Copy out, character for character, the lines of the material from the one containing "Format: picture, lens" through the one containing "670.7], [0, 0, 1]] dist [0.012858, 0.000582]", both included.

^^^^^^^^

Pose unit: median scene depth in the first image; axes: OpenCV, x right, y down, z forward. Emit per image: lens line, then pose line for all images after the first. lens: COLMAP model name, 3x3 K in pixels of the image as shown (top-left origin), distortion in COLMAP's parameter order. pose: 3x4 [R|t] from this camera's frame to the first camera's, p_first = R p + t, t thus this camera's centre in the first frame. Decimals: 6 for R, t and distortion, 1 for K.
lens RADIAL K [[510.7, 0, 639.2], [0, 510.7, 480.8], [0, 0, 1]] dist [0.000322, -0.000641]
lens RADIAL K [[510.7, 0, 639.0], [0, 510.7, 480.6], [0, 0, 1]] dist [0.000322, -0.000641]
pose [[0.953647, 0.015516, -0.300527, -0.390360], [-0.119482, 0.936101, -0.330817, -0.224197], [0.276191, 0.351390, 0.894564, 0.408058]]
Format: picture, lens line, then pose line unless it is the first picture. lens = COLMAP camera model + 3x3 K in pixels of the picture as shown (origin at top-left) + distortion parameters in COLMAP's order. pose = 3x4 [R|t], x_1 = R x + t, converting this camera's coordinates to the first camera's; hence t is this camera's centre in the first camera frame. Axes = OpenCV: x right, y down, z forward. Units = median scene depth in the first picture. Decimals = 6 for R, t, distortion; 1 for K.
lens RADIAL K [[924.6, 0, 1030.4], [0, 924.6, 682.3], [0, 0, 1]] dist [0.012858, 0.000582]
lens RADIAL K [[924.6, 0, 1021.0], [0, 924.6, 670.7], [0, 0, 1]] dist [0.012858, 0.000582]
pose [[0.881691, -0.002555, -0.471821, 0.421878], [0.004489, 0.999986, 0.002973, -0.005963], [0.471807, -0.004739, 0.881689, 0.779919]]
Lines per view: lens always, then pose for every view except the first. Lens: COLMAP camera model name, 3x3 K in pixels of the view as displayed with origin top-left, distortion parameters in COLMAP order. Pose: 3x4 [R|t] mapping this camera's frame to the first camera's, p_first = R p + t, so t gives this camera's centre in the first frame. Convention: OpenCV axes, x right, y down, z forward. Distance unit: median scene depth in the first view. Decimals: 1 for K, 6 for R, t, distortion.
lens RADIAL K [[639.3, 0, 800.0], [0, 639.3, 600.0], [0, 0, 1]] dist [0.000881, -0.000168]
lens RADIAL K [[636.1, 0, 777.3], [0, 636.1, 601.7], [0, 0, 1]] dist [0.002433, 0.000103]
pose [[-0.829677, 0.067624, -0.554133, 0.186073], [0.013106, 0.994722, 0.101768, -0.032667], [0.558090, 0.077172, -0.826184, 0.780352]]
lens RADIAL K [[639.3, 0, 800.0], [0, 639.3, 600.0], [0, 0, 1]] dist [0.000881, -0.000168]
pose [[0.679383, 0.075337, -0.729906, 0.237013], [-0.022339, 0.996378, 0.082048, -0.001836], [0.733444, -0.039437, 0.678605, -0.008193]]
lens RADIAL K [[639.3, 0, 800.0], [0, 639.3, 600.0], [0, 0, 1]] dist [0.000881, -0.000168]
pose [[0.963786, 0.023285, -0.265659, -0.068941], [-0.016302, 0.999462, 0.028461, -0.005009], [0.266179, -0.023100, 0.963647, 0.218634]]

^^^^^^^^

FINISHED TASK —
Format: picture, lens line, then pose line unless it is the first picture. lens = COLMAP camera model + 3x3 K in pixels of the picture as shown (origin at top-left) + distortion parameters in COLMAP's order. pose = 3x4 [R|t], x_1 = R x + t, converting this camera's coordinates to the first camera's; hence t is this camera's centre in the first camera frame. Axes = OpenCV: x right, y down, z forward. Units = median scene depth in the first picture. Decimals = 6 for R, t, distortion; 1 for K.
lens RADIAL K [[924.6, 0, 1030.4], [0, 924.6, 682.3], [0, 0, 1]] dist [0.012858, 0.000582]
lens RADIAL K [[924.6, 0, 1021.0], [0, 924.6, 670.7], [0, 0, 1]] dist [0.012858, 0.000582]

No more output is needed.